Sometimes you do not need a persistent server but want to process a large batch of data locally with maximum throughput. vLLM provides an LLM class for offline inference that handles this natively.

from vllm import LLM, SamplingParams

# Initialize the model
llm = LLM(model="./my-merged-slm", gpu_memory_utilization=0.8)

# Define generation parameters
sampling_params = SamplingParams(temperature=0.7, max_tokens=150)

# List of prompts to process
prompts = [
    "Write a short function to calculate the factorial of a number.",
    "What are the benefits of using a dictionary in Python?"
]

# Generate outputs
outputs = llm.generate(prompts, sampling_params)

for output in outputs:
    prompt = output.prompt
    generated_text = output.outputs[0].text
    print(f"Prompt: {prompt}\nOutput: {generated_text}\n")
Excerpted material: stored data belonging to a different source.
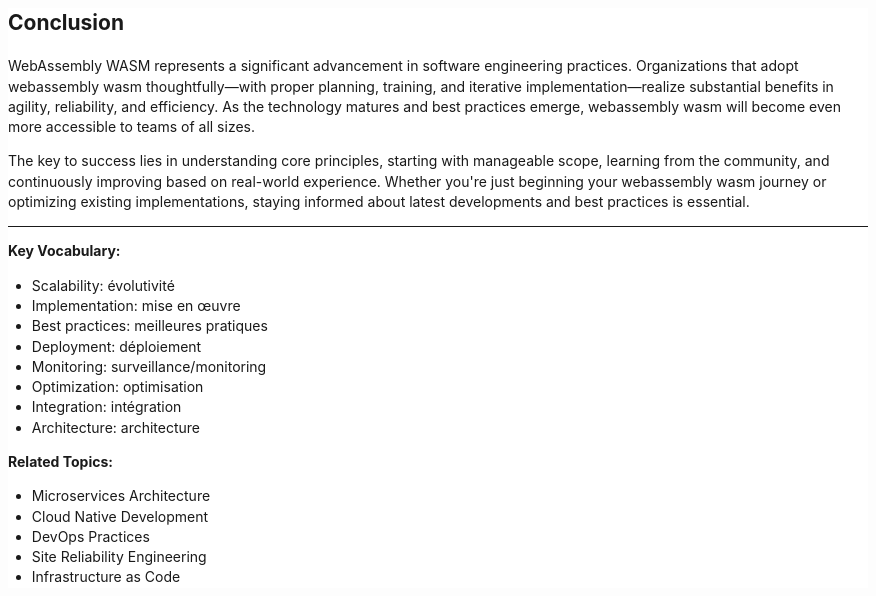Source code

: ## Conclusion

WebAssembly WASM represents a significant advancement in software engineering practices. Organizations that adopt webassembly wasm thoughtfully—with proper planning, training, and iterative implementation—realize substantial benefits in agility, reliability, and efficiency. As the technology matures and best practices emerge, webassembly wasm will become even more accessible to teams of all sizes.

The key to success lies in understanding core principles, starting with manageable scope, learning from the community, and continuously improving based on real-world experience. Whether you're just beginning your webassembly wasm journey or optimizing existing implementations, staying informed about latest developments and best practices is essential.

---

**Key Vocabulary:**
- Scalability: évolutivité
- Implementation: mise en œuvre
- Best practices: meilleures pratiques
- Deployment: déploiement
- Monitoring: surveillance/monitoring
- Optimization: optimisation
- Integration: intégration
- Architecture: architecture

**Related Topics:**
- Microservices Architecture
- Cloud Native Development
- DevOps Practices
- Site Reliability Engineering
- Infrastructure as Code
This offline approach bypasses the network overhead entirely. The generate method automatically batches the prompts, maximizing GPU utilization and reducing the total time required to process large datasets. You now have a fast and scalable mechanism to serve your customized language model.

References

Efficient Memory Management for Large Language Model Serving with PagedAttention, Woosuk Kwon, Zhuohan Li, Siyuan Zhuang, Ying Sheng, Lianmin Zheng, Cody Hao Yu, Joseph E. Gonzalez, Hao Zhang, Ion Stoica, 2023 Proceedings of the 29th Symposium on Operating Systems Principles (SOSP '23) (ACM) DOI: 10.1145/3600006.3613165 - The original research paper describing the PagedAttention algorithm and its implementation in the vLLM engine.
vLLM Documentation, vLLM Team, 2024 - Official documentation covering installation, configuration parameters, and OpenAI-compatible server deployment.